— AUFGABEN ZUR ÜBUNG —
A. Entnimm dem Textauszug über das Atelierhaus wörtlich die Stelle von „Kunst ist kein“ bis einschließlich „dem Abriss beginnt.“.
B. Beantworte anhand des Textauszugs über das Atelierhaus diese Fragen:
(i) Wie viele Ateliers hat „Haus 50“?
(ii) Um welchen Geldbetrag ging es plötzlich beim Nachbarhaus mit der Nummer 49?
(iii) Bis wann liefen die Mietverträge eigentlich?

### AUSGEWÄHLTER TEXTAUSZUG ###

Kunst ist kein Spaß, sondern notwendig: Zur zwiespältigen Gegenwart des neuen Atelierhauses auf dem Domagkgelände
Zeitgenössisches made in München: Wenige Wochen nach dem Aus für "Haus 49" öffnet "Haus 50" seine Türen. Es ist das letzte Atelierhaus auf dem Domagkgelände.
"Haus 50" steht gut da. Proper saniert und voller Leben. In den mehr als 100 Ateliers arbeiten die Künstler - und noch bis heute kann man im Rahmen der Ateliertage durch das Gebäude streifen, Künstler und Werke besichtigen. Weniger gut geht es dem Nachbarhaus mit der Nummer 49: ein Loch im Dach, leer und ohne Fenster steht es hinter dem Bauzaun und wartet auf den endgültigen Abriss. Eigentlich liefen die Mietverträge bis Mitte kommenden Jahres, aber dann ging es plötzlich um 500000 Euro, die keiner hatte, die aber an den Bund hätten gezahlt werden müssen, damit man nicht zum Juni 2011 mit dem Abriss beginnt.

### VORLIEGENDE EINTRÄGE ###

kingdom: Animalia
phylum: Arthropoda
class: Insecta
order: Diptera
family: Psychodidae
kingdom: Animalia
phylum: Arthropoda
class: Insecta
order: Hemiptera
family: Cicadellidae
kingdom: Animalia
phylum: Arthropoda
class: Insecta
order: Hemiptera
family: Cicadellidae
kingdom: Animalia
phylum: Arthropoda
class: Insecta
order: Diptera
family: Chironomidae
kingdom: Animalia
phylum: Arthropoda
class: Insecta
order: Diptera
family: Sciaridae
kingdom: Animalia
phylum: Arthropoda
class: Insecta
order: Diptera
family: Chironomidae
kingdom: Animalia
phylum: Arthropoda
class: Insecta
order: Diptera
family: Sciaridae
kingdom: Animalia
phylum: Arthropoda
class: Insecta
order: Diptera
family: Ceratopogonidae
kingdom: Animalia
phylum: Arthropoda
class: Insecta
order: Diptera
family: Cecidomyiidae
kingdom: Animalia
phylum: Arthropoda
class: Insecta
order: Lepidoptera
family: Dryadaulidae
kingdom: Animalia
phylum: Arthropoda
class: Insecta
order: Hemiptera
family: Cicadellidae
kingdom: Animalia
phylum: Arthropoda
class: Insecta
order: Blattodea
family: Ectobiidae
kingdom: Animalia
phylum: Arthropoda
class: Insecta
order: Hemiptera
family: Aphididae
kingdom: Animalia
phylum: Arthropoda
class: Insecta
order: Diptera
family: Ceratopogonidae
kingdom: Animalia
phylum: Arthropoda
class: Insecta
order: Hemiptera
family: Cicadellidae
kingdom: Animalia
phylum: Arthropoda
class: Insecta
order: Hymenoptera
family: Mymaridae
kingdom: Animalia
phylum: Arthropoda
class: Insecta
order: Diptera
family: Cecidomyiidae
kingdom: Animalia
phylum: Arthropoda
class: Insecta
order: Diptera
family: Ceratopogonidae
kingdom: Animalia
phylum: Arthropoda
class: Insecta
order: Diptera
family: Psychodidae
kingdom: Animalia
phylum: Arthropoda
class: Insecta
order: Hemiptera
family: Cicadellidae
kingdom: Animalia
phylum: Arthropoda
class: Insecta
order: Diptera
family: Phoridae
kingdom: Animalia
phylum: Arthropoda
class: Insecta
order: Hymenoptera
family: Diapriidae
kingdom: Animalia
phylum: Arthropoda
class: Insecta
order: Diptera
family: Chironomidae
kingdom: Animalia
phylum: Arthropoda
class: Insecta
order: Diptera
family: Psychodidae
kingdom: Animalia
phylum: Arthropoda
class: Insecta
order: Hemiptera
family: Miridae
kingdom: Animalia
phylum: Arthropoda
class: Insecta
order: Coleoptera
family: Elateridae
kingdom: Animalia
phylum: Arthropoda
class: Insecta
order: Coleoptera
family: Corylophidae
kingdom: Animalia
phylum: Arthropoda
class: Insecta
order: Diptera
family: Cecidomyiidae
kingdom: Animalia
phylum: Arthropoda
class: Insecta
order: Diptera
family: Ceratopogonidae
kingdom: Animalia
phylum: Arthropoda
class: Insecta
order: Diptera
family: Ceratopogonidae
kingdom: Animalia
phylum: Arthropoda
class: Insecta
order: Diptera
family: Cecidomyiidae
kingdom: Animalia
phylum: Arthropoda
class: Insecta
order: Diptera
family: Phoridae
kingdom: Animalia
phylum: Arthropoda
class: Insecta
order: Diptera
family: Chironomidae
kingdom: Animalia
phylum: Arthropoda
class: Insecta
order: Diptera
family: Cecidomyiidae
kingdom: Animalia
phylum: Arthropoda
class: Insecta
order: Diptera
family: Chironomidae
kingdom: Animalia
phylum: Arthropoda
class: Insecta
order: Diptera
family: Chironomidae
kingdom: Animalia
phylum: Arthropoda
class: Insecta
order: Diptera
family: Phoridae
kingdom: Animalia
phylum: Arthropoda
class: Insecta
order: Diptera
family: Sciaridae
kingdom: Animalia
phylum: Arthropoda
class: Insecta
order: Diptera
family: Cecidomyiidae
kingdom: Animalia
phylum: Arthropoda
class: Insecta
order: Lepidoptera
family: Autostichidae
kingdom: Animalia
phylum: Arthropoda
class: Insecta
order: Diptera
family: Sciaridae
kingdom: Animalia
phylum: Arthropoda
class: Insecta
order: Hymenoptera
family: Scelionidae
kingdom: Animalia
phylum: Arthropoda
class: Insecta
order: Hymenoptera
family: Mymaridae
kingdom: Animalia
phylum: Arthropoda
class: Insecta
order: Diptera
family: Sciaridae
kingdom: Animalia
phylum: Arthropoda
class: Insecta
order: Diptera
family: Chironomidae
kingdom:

###

— RICHTIGE ANTWORTEN —
A.
Kunst ist kein Spaß, sondern notwendig: Zur zwiespältigen Gegenwart des neuen Atelierhauses auf dem Domagkgelände
Zeitgenössisches made in München: Wenige Wochen nach dem Aus für "Haus 49" öffnet "Haus 50" seine Türen. Es ist das letzte Atelierhaus auf dem Domagkgelände.
"Haus 50" steht gut da. Proper saniert und voller Leben. In den mehr als 100 Ateliers arbeiten die Künstler - und noch bis heute kann man im Rahmen der Ateliertage durch das Gebäude streifen, Künstler und Werke besichtigen. Weniger gut geht es dem Nachbarhaus mit der Nummer 49: ein Loch im Dach, leer und ohne Fenster steht es hinter dem Bauzaun und wartet auf den endgültigen Abriss. Eigentlich liefen die Mietverträge bis Mitte kommenden Jahres, aber dann ging es plötzlich um 500000 Euro, die keiner hatte, die aber an den Bund hätten gezahlt werden müssen, damit man nicht zum Juni 2011 mit dem Abriss beginnt.

B.
(i) Mehr als 100.
(ii) Um 500000 Euro.
(iii) Bis Mitte kommenden Jahres.